Ah, the historic Unqualified Offerings meta-post. It's at this link:
http://highclearing.com/index.php/archives/2006/04/07/4991

Posted by: speedwell | December 24, 2006 1:16 PM

#75

(Independent verification, even.)

Posted by: speedwell | December 24, 2006 1:17 PM

#76

Back in my 20 years of aerospace engineering/management, I wished I'd had a dime for every time I read: "This page Intentionally Left Blank."

It was sometimes there to keep from having to repaginate. Sometimes for the given level of classification. Less scary than the cover page which read: "unauthorized distribution punishable by death."

But it always seemed to me to be parallel to the signs reading: "This door always kept closed." In which case:

Is it a page?

Is it a door?

If a tree falls in a forest, and nobody blogs it, did it make a sound?

What is the sound of one blog blanking?

Posted by: Jonathan Vos Post | December 24, 2006 4:51 PM

#77

Oh, Squid Breath, Carnac perceives the answer is "Blank Post." What is the question?


Name what PZ could post on Uncommon Descent and not get banned.

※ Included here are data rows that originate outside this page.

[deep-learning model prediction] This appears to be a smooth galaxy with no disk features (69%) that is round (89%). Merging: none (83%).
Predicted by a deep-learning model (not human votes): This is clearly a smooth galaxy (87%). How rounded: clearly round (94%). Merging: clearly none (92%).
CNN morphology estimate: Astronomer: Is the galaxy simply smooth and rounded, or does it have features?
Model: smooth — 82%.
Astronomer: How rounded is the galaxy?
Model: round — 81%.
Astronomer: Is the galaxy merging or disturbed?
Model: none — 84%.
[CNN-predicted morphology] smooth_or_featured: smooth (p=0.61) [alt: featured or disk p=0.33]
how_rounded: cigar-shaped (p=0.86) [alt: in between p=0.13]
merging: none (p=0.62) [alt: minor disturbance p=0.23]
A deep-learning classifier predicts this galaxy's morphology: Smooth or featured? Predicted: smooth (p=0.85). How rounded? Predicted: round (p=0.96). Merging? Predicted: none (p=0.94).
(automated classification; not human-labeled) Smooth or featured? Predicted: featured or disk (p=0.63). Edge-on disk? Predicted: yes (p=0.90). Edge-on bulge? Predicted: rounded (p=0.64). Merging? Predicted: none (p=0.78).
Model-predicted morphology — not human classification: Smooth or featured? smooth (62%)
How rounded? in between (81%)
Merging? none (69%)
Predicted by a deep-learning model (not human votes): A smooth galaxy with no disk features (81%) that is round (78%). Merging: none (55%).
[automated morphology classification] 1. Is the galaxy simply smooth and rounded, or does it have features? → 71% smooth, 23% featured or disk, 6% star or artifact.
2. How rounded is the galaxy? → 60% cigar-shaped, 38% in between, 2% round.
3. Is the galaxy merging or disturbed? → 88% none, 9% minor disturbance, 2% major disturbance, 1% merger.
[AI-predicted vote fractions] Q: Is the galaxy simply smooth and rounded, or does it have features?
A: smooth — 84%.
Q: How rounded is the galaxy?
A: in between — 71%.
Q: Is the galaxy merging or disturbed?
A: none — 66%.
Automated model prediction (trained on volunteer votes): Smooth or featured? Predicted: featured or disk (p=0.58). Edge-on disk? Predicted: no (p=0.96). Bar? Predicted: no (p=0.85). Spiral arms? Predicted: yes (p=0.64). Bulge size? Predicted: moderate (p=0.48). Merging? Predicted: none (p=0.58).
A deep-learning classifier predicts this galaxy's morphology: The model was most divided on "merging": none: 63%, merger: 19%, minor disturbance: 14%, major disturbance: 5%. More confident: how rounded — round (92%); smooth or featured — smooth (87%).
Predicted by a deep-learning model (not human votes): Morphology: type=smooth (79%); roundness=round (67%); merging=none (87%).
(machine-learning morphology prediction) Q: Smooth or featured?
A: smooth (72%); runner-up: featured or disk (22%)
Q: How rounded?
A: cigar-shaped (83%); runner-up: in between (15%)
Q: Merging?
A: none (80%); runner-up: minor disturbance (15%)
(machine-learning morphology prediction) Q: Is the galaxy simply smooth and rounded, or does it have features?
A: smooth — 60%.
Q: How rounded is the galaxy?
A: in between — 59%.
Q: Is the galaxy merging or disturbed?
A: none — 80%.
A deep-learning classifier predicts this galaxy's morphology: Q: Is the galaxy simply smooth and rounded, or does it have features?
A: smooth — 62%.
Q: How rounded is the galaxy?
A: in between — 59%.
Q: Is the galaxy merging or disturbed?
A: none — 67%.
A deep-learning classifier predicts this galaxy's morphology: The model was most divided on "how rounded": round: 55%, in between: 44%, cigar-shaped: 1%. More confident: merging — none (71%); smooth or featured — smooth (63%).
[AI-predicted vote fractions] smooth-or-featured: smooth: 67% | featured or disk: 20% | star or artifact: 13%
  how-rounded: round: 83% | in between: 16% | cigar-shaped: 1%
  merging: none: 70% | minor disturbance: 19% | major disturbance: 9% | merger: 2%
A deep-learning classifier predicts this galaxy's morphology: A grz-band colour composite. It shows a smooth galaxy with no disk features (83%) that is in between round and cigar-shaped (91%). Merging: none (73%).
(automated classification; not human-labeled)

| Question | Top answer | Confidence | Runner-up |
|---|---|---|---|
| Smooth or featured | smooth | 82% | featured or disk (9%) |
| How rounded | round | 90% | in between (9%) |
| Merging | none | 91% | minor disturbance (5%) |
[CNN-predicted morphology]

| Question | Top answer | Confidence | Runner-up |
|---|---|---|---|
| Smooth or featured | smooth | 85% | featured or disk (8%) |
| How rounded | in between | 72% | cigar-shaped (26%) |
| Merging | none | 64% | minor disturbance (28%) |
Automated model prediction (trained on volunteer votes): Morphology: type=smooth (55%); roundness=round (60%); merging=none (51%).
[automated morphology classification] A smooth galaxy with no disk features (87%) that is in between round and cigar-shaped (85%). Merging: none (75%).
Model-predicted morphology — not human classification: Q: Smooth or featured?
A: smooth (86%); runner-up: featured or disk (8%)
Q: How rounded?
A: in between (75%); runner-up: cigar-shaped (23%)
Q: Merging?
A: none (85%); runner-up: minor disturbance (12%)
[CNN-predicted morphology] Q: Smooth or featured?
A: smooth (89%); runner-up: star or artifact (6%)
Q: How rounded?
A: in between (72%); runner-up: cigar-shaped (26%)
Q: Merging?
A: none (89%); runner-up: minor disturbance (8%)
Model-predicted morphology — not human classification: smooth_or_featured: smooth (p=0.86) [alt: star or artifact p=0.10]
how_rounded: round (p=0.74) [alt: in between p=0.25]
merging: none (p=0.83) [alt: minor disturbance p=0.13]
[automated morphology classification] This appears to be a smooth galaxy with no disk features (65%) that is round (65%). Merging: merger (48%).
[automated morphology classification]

Posted by: Doc Bill | December 24, 2006 5:24 PM

#78

speaking of Uncommon Descent - DaveScot just took notice:

http://www.uncommondescent.com/archives/1903

Posted by: Lee | December 24, 2006 7:31 PM

#79

Taiwan singer's 'atheist' song triggers protests


Chinese-American hip-hop singer Stanley Huang's new album has triggered strong protests from religious believers because the title song is about atheism, a newspaper said yesterday.
.
Since radio and TV played "Atheist Like Me," the lead song in the album, Huang's record company has been receiving more than 100 phone calls protesting the content of the song, the China Times daily reported.
...

Posted by: quork | December 24, 2006 9:24 PM

#80

This post has fallen to #5. Honor must be restored to the blank post!

Posted by: John | December 24, 2006 10:57 PM

#81

OK, John, let's try our best.

Oh, and a season's greeting: Merry BLANK folks!

(fill in as appropriate)

Bob

Posted by: Bob O'H | December 25, 2006 3:29 AM

#82

(medieval): Nature abhors a blank post.

(modern): Blank posts are spontaneously filled by virtual posts and antiposts.

(postmodern): String Theory (strings of alphanumerics) has failed to make any useful predictions on a Blog Theory of Everything. Or, more properly, Character String Theory predicts a "landscape" of over 10^500 possible blogs in a blogmultiverse.

See, for instance,
Not Even Wrong
http://www.math.columbia.edu/~woit/wordpress/

Posted by: Jonathan Vos Post | December 25, 2006 2:41 PM

#83

Ping!

Pong!

We must endeavor to prolong the silliness.

For without silliness, all we have is...

Posted by: Will Von Wizzlepig | December 26, 2006 12:45 PM

#84

Mel Blanc would be ashamed of the lack of color in this post.

You do know he changed his name from Blank to Blanc.


What's up Doc with the blankness?

Posted by: Rev. BigDumbChimp | December 26, 2006 5:33 PM

#85

It isn't truly a blank post until the title itself is absent.